Textauszug:
╭──
Das ganze Land steht still

Morgen spielen die Außenseiter von den Carolina Panthers gegen die New England Patriots umden Gewinn der Super Bowl des American Football, und fast eine Milliarde Menschen schaut zu

AUS HOUSTON SEBASTIAN MOLL

In Europa führen Autobahnen gemeinhin an den Rand der Innenstädte oder umringen diese. Der zehnspurige Freeway 59 schlängelt sich hingegen – wie eine überdimensionierte Achterbahn, mal auf 20 Meter hohen Betonpfeilern, mal ebenerdig – mitten durch die Downtown von Houston. Über mehrere Kilometer zieht sich unmittelbar am 59 das George Browne Convention Center entlang – ein gigantischer Messekomplex von den Ausmaßen des kompletten Münchner Olympiageländes. Rund 3.600 Journalisten arbeiten hier in der Woche vor der Super Bowl des American Football zwischen den Carolina Panthers und den New England Patriots.
╰──
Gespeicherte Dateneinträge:
╭──
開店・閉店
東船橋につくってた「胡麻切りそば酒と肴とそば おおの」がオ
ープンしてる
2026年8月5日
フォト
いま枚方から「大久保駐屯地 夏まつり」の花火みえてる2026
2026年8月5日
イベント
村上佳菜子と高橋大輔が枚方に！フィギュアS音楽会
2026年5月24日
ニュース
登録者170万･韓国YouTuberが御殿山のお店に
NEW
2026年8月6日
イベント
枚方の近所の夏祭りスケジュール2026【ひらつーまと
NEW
╰──
Aufgabenstellung:
a) Wie viele Journalisten arbeiten laut dem Artikel über die Super Bowl in der Woche vor dem Spiel im George Browne Convention Center?
b) Übertragen Sie aus dem Artikel über die Super Bowl wortgetreu den Abschnitt, der mit den Worten „Das ganze Land“ einsetzt und mit „New England Patriots.“ schließt.

Lösungen:
a) Rund 3.600 Journalisten.

b)
Das ganze Land steht still

Morgen spielen die Außenseiter von den Carolina Panthers gegen die New England Patriots umden Gewinn der Super Bowl des American Football, und fast eine Milliarde Menschen schaut zu

AUS HOUSTON SEBASTIAN MOLL

In Europa führen Autobahnen gemeinhin an den Rand der Innenstädte oder umringen diese. Der zehnspurige Freeway 59 schlängelt sich hingegen – wie eine überdimensionierte Achterbahn, mal auf 20 Meter hohen Betonpfeilern, mal ebenerdig – mitten durch die Downtown von Houston. Über mehrere Kilometer zieht sich unmittelbar am 59 das George Browne Convention Center entlang – ein gigantischer Messekomplex von den Ausmaßen des kompletten Münchner Olympiageländes. Rund 3.600 Journalisten arbeiten hier in der Woche vor der Super Bowl des American Football zwischen den Carolina Panthers und den New England Patriots.